L’une des limites du protocole suggéré est l’exigence d’une structure résolue de l’interface protéine-peptide. Le protocole peut également commencer par un modèle de l’interface protéine-peptide cible, bien que les étapes de modélisation spécifiques ne soient pas décrites dans le présent document. De plus, bien que le protocole puisse être exécuté sur un ordinateur personnel exécutant n’importe quel système d’exploitation, un environnement Linux est nécessaire pour les étapes impliquant les applications Rosetta. Un cluster d’ordinateurs est également fortement recommandé pour l’étape de diversification de séquences en raison du grand nombre d’itérations généralement effectuées par Pepspec.
L’application du protocole suggéré est illustrée par l’estimation des préférences en acides aminés de la surface d’attente d’IRF5, un membre de la famille des facteurs de régulation de l’interféron humain (IRF). Nous avons choisi cette protéine comme exemple car, lors de son activation, deux sous-unités se lient pour former un dimère dont la structure est bien caractérisée16. Dans les dimères IRF, la liaison peut être modélisée comme une interface protéine-peptide dans laquelle une sous-unité fournit la surface de liaison et l’autre interagit à travers une région contenant un court motif conservé appelé pLxIS17,18. De plus, la liaison aux sous-unités IRF est multispécifique ; Par conséquent, ils peuvent former des homodimères, des hétérodimères et des complexes avec d’autres protéines cellulaires appelées coactivateurs18.

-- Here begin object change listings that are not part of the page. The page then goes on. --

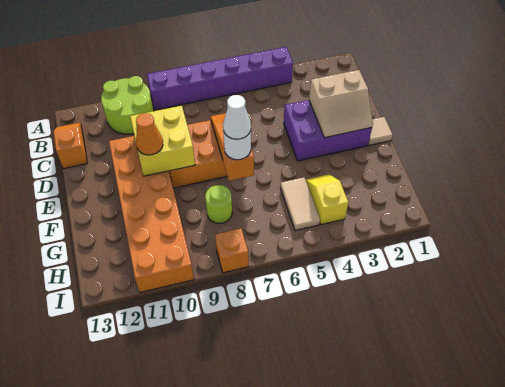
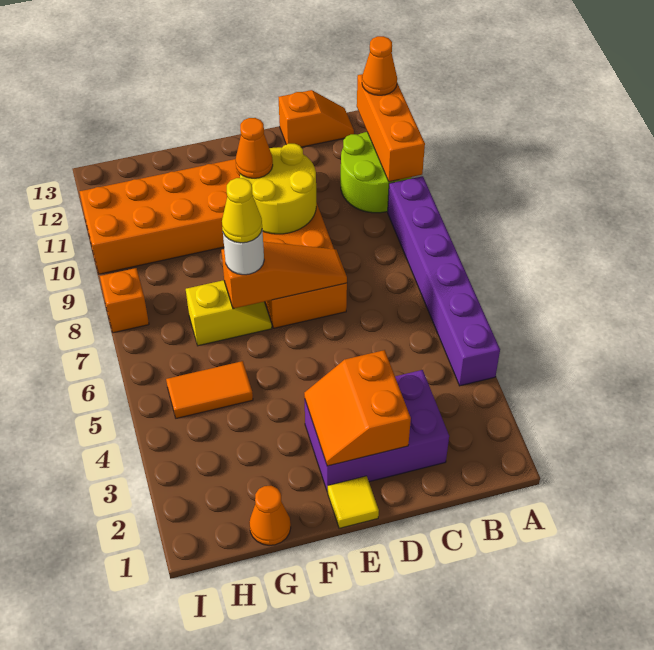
none -> orange 1x3 brick [357,74,425,182]
none -> orange 1x1 cone [362,36,397,95]
purple 2x3 brick [284,100,372,161] -> purple 2x3 brick turned to [305,370,449,492]
tan 2x2 slope [309,70,373,138] -> orange 2x2 slope [304,350,411,466]
yellow 2x2 brick [130,106,195,176] -> yellow 2x2 round brick [240,144,316,234]
tan 1x1 tile [368,117,393,145] -> yellow 1x1 tile [328,476,379,528]
white 1x1 cone [223,95,251,139] -> yellow 1x1 cone [222,178,262,243]
none -> orange 1x1 cone [249,486,291,545]
yellow 1x2 slope [306,174,348,225] -> yellow 1x2 slope moved to [186,281,272,346]
tan 1x2 tile [280,177,320,231] -> orange 1x2 tile [166,361,253,418]
lime 1x1 round brick [205,185,232,223] -> none

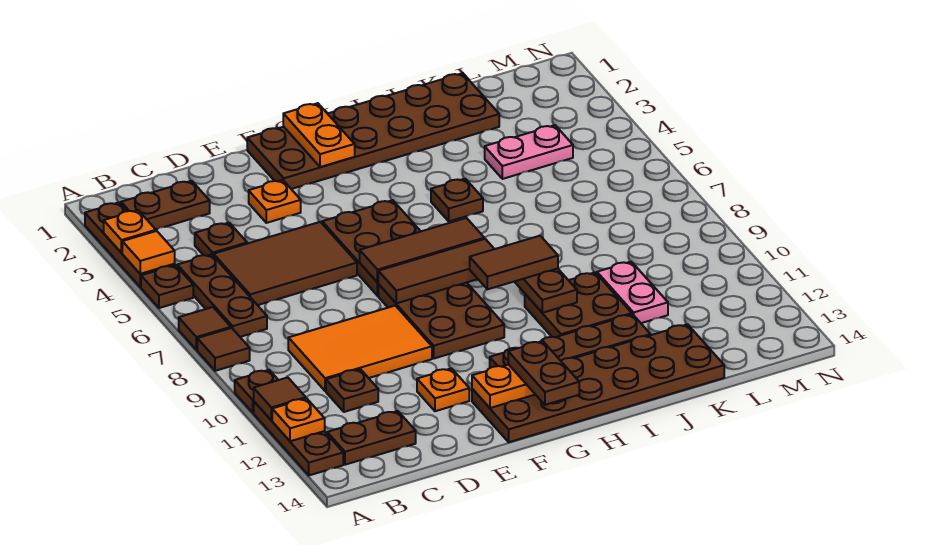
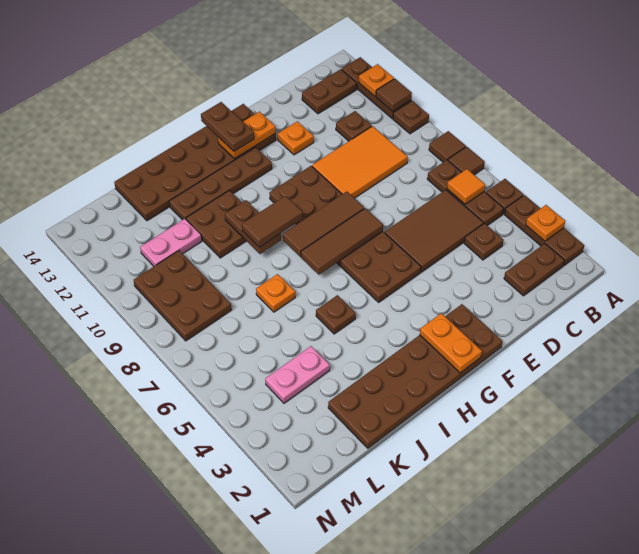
orange 1x1 tile [122,231,175,274] -> orange 1x1 tile moved to [447,169,485,204]
orange 1x1 plate [249,180,301,223] -> orange 1x1 plate moved to [256,274,295,312]
pink 1x2 plate [597,262,668,323] -> pink 1x2 plate turned to [140,219,202,266]
none -> brown 2x3 plate [134,251,232,341]

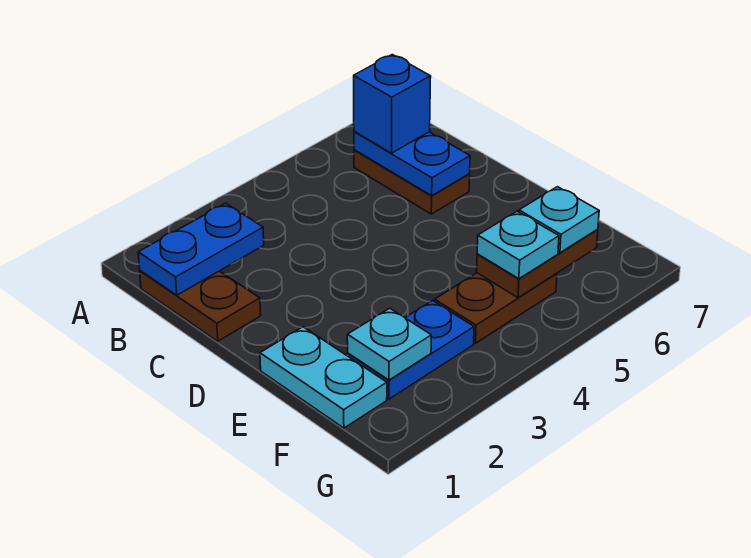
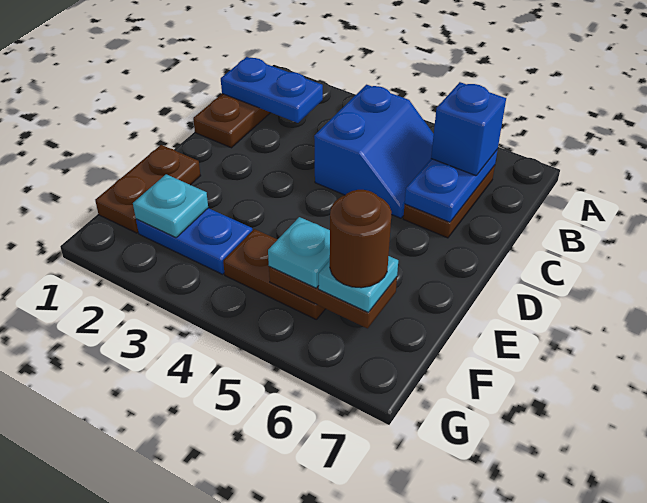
none -> blue 2x2 slope [314,85,434,218]
cyan 1x2 plate [260,327,387,428] -> brown 1x2 plate [95,145,201,233]
none -> brown 1x1 round brick [330,190,392,288]

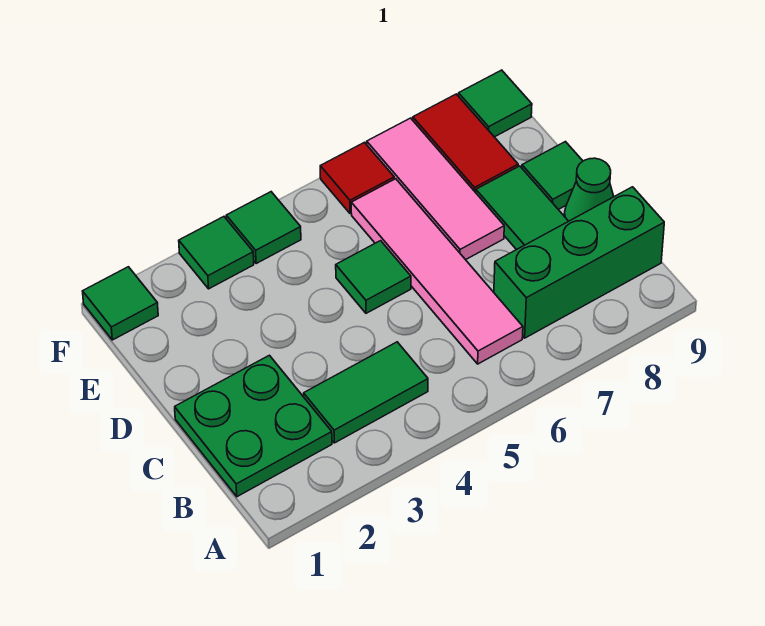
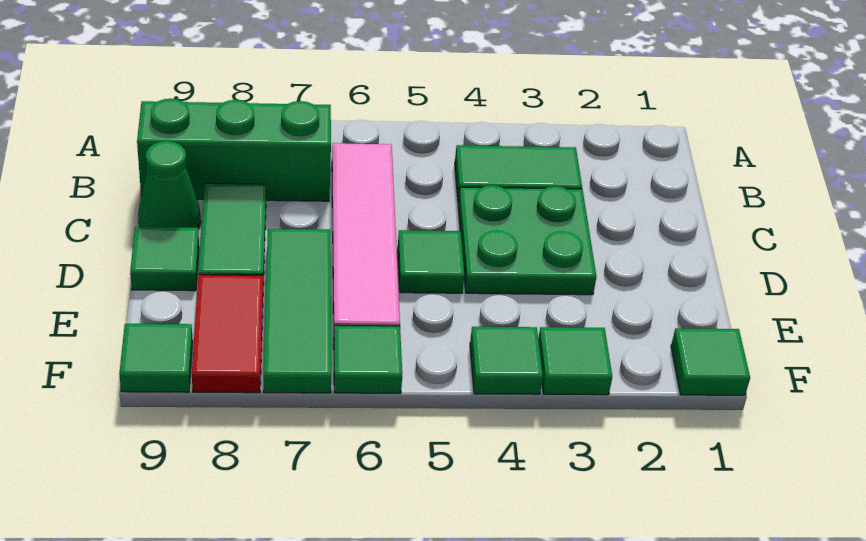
green 2x2 plate [175,355,332,497] -> green 2x2 plate moved to [458,185,596,295]
pink 1x3 tile [367,118,504,260] -> green 1x3 tile [264,229,331,393]
red 1x1 tile [320,142,394,214] -> green 1x1 tile [334,325,402,393]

Le présent article décrit un protocole permettant d’estimer les préférences en acides aminés de sites de liaison potentiellement multispécifiques basés sur la diversification de séquences in silico. Peu d’outils informatiques ont été développés pour estimer les préférences en acides aminés des interfaces protéine-peptide 14,25,26. Ces outils ont un caractère prédictif, mais…

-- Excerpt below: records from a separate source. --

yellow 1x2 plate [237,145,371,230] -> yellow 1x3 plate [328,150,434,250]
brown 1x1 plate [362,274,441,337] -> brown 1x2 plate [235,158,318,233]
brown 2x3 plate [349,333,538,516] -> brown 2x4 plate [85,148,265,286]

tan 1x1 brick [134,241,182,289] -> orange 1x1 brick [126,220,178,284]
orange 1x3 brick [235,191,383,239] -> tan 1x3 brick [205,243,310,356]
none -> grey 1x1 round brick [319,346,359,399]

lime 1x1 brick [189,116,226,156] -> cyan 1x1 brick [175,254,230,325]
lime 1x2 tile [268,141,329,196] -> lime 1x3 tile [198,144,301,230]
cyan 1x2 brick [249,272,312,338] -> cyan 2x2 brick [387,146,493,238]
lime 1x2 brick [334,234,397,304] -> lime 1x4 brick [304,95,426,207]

The authors have nothing to disclose.
Nous remercions vivement le Sistema Nacional de Investigación (SNI) (subventions SNI-043-2023 et SNI-170-2021), le Secretaría Nacional de Ciencia, le Tecnología e Innovación (SENACYT) du Panama et l’Instituto para la Formación y Aprovechamiento de Recursos Humanos (IFARHU). Les auteurs tiennent à remercier le Dr Miguel Rodríguez pour l’examen minutieux du manuscrit.